Non conta chi sia l'assassino, ma la storia. L'anziano miliardario svizzero Walter Loving finanzia un concerto della Jewish Orchestra di Buenos Aires (in realtà la Jewish Orchestra di Monaco), biglietto peri vip da 10 mila franchi, il ricavato di venti milioni andrà a Israele. Ma un flautista viene avvelenato, e sua sorella pianista racconta al pubblico il passato di Loving: durante la guerra si faceva pagare per far accogliere ebrei in Svizzera, ma i suoi nonni furono ugualmente respinti e morirono in una camera a gas. Sua madre si uccise dopo aver denunciato nel 1978 Loving, o fu uccisa. Il miliardario seduto in prima fila si alza: «Sono colpevole», ammette. Ma ha preso soldi per corrompere i funzionari e falsificare documenti. «Non sempre è andata bene, la mia percentuale era del 30%». Dopo una lunga esitazione, gli spettatori si alzano in piedi e lo applaudono. La Svizzera si autoassolve. Fine. Nel film viene citato il rapporto Bergier pubblicato nel 2002, dopo forti pressioni internazionali. La Svizzera avrebbe voluto continuare a tacere: durante la guerra al confine furono respinti oltre 20 mila ebrei tedeschi, ma «mediatori» come il Loving della finzione tv riuscivano a far entrare chi fosse in grado di pagare. Gli storici svizzeri spiegano, o giustificano, la chiusura delle frontiere con la paura di un'invasione da parte della Germania nazista, e con il timore di una perdita di identità nazionale a causa della presenza di troppi stranieri (o ebrei?). Ma non era verosimile che Hitler nel `43 e nel `44, quando la guerra andava male su tutti i fronti, potesse decidere di affrontare una pericolosa guerriglia tra le montagne elvetiche. E poi, se si aveva paura del Führer, perché si accoglievano gli ebrei benestanti? Il futurologo Robert Jungk (1913-1994) mi raccontò di essere riuscito a entrare in Svizzera, senza un franco in tasca, ma si salvò perché un medico amico lo dichiarò pazzo e lo fece ricoverare in manicomio, evitando l'espulsione.

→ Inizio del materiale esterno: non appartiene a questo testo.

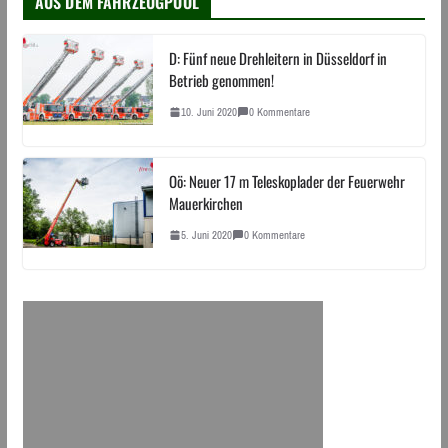
AUS DEM FAHRZEUGPOOL
D: Fünf neue Drehleitern in Düsseldorf in
Betrieb genommen!
10. Juni 2020
0 Kommentare
Oö: Neuer 17 m Teleskoplader der Feuerwehr
Mauerkirchen
5. Juni 2020
0 Kommentare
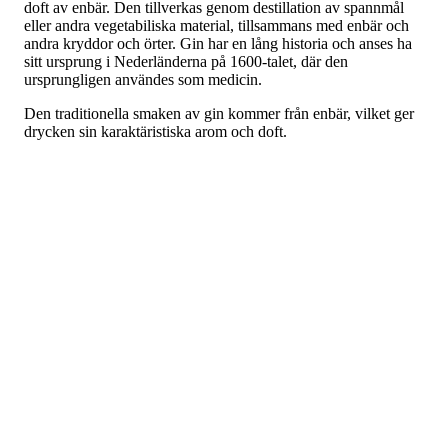
doft av enbär. Den tillverkas genom destillation av spannmål
eller andra vegetabiliska material, tillsammans med enbär och
andra kryddor och örter. Gin har en lång historia och anses ha
sitt ursprung i Nederländerna på 1600-talet, där den
ursprungligen användes som medicin.
Den traditionella smaken av gin kommer från enbär, vilket ger
drycken sin karaktäristiska arom och doft.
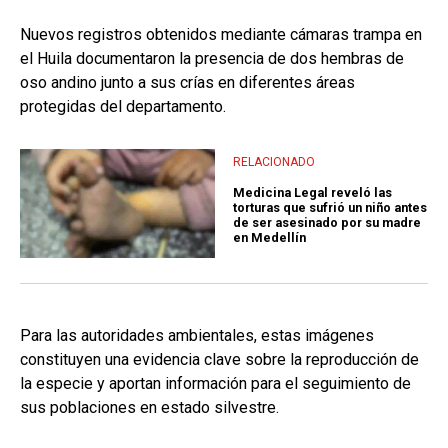
Nuevos registros obtenidos mediante cámaras trampa en
el Huila documentaron la presencia de dos hembras de
oso andino junto a sus crías en diferentes áreas
protegidas del departamento.
RELACIONADO
Medicina Legal reveló las
torturas que sufrió un niño antes
de ser asesinado por su madre
en Medellín
Para las autoridades ambientales, estas imágenes
constituyen una evidencia clave sobre la reproducción de
la especie y aportan información para el seguimiento de
sus poblaciones en estado silvestre.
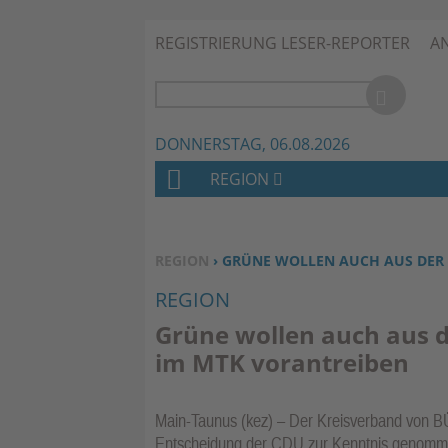
REGISTRIERUNG LESER-REPORTER
A
DONNERSTAG, 06.08.2026
REGION
H
O
M
SIE BEFINDEN SICH HIER:
REGION
› GRÜNE WOLLEN AUCH AUS DER
E
REGION
Grüne wollen auch aus 
im MTK vorantreiben
Main-Taunus (kez) – Der Kreisverband von
Entscheidung der CDU zur Kenntnis genommen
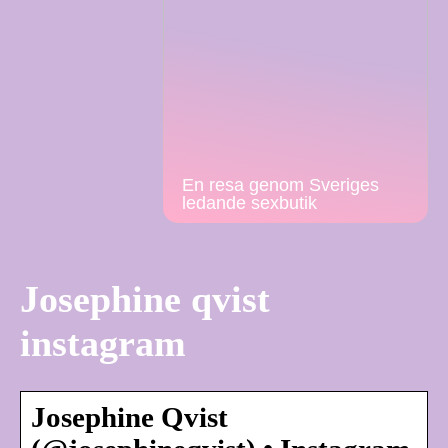
En resa genom Sveriges
ledande sexbutik
Josephine qvist
instagram
Josephine Qvist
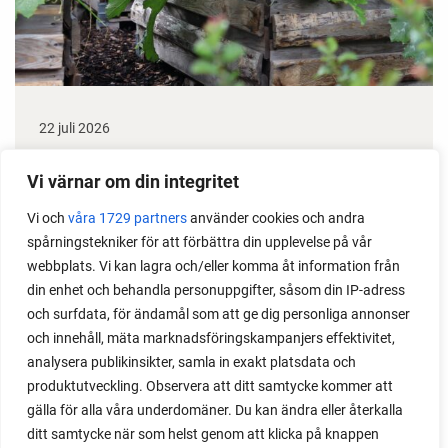
22 juli 2026
Odla stora växter på liten plats
Vi värnar om din integritet
Med det här smarta knepet kan du odla också stora
Vi och
våra 1729 partners
använder cookies och andra
växter i en pallkrage tillsammans med andra växter.
spårningstekniker för att förbättra din upplevelse på vår
Perfekt om du vill odla mycket i på liten yta.
webbplats. Vi kan lagra och/eller komma åt information från
din enhet och behandla personuppgifter, såsom din IP-adress
och surfdata, för ändamål som att ge dig personliga annonser
och innehåll, mäta marknadsföringskampanjers effektivitet,
analysera publikinsikter, samla in exakt platsdata och
produktutveckling. Observera att ditt samtycke kommer att
gälla för alla våra underdomäner. Du kan ändra eller återkalla
ditt samtycke när som helst genom att klicka på knappen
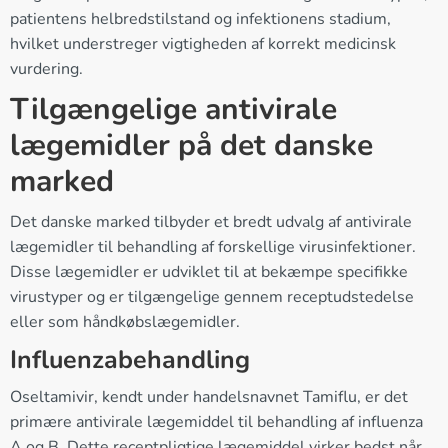
patientens helbredstilstand og infektionens stadium,
hvilket understreger vigtigheden af korrekt medicinsk
vurdering.
Tilgængelige antivirale
lægemidler på det danske
marked
Det danske marked tilbyder et bredt udvalg af antivirale
lægemidler til behandling af forskellige virusinfektioner.
Disse lægemidler er udviklet til at bekæmpe specifikke
virustyper og er tilgængelige gennem receptudstedelse
eller som håndkøbslægemidler.
Influenzabehandling
Oseltamivir, kendt under handelsnavnet Tamiflu, er det
primære antivirale lægemiddel til behandling af influenza
A og B. Dette receptpligtige lægemiddel virker bedst når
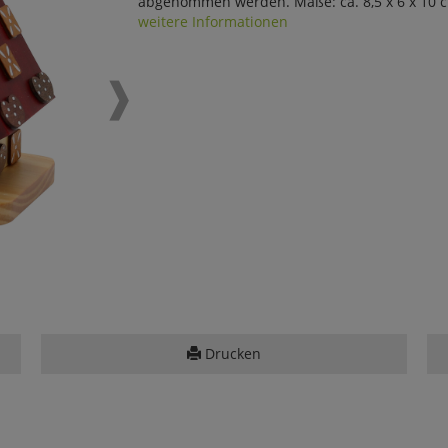
abgenommen werden. Maße: ca. 8,5 x 6 x 10 c
weitere Informationen
Drucken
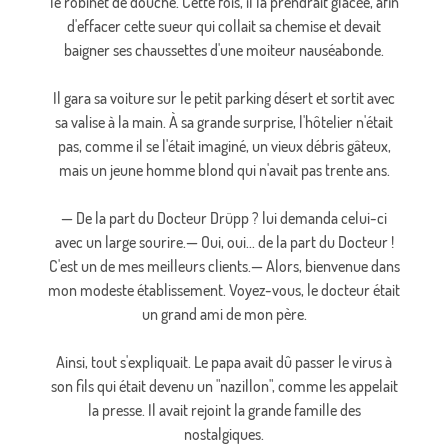
le robinet de douche. Cette fois, il la prendrait glacée, afin
d'effacer cette sueur qui collait sa chemise et devait
baigner ses chaussettes d'une moiteur nauséabonde.
Il gara sa voiture sur le petit parking désert et sortit avec
sa valise à la main. À sa grande surprise, l'hôtelier n'était
pas, comme il se l'était imaginé, un vieux débris gâteux,
mais un jeune homme blond qui n'avait pas trente ans.
— De la part du Docteur Drüpp ? lui demanda celui-ci
avec un large sourire.— Oui, oui... de la part du Docteur !
C'est un de mes meilleurs clients.— Alors, bienvenue dans
mon modeste établissement. Voyez-vous, le docteur était
un grand ami de mon père.
Ainsi, tout s'expliquait. Le papa avait dû passer le virus à
son fils qui était devenu un "nazillon", comme les appelait
la presse. Il avait rejoint la grande famille des
nostalgiques.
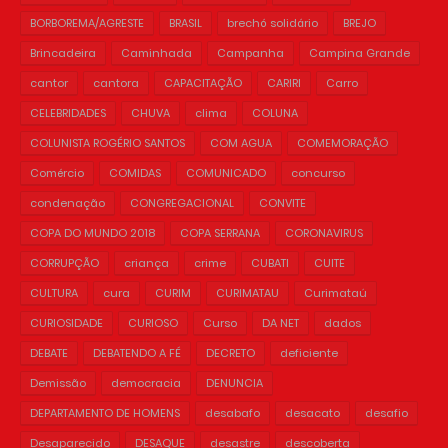
BORBOREMA/AGRESTE
BRASIL
brechó solidário
BREJO
Brincadeira
Caminhada
Campanha
Campina Grande
cantor
cantora
CAPACITAÇÃO
CARIRI
Carro
CELEBRIDADES
CHUVA
clima
COLUNA
COLUNISTA ROGÉRIO SANTOS
COM AGUA
COMEMORAÇÃO
Comércio
COMIDAS
COMUNICADO
concurso
condenação
CONGREGACIONAL
CONVITE
COPA DO MUNDO 2018
COPA SERRANA
CORONAVIRUS
CORRUPÇÃO
criança
crime
CUBATI
CUITE
CULTURA
cura
CURIM
CURIMATAU
Curimataú
CURIOSIDADE
CURIOSO
Curso
DA NET
dados
DEBATE
DEBATENDO A FÉ
DECRETO
deficiente
Demissão
democracia
DENUNCIA
DEPARTAMENTO DE HOMENS
desabafo
desacato
desafio
Desaparecido
DESAQUE
desastre
descoberta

Nel libro di Stefan Keller Die Rückkehr, il ritorno, si racconta la storia di Josef Spring. Ebreo berlinese, nel novembre del 1943 si rifugiò in Svizzera a sedici anni con il fratello: fu consegnato ai nazisti, lui si salvò, il fratello morì ad Auschwitz. Spring emigrò in Australia, fece fortuna, nel 2000 tornò in Svizzera, e a un tratto volle ricordare. Fino a quel momento, aveva voluto dimenticare, spiegò. E denunciò la Svizzera chiedendo i danni. «Non volevo soldi, ma dimostrare il torto subito». Alla fine, ottenne centomila franchi «per benevolenza», la Svizzera non aveva colpe, sentenziò il giudice: non era tenuta ad accogliere gli ebrei «perché non erano perseguitati politici». «Ho vinto, e in realtà ho perso», commentò Spring (il libro è stato tradotto in italiano nel 2010 da Dadò Editore con il titolo Dalla Svizzera ad Auschwitz). Anche questa storia meriterebbe un film. Il krimi di domenica, comunque, sarà servito molto più di un saggio storico a spiegare il passato a spettatori tedeschi e svizzeri nati dopo la guerra.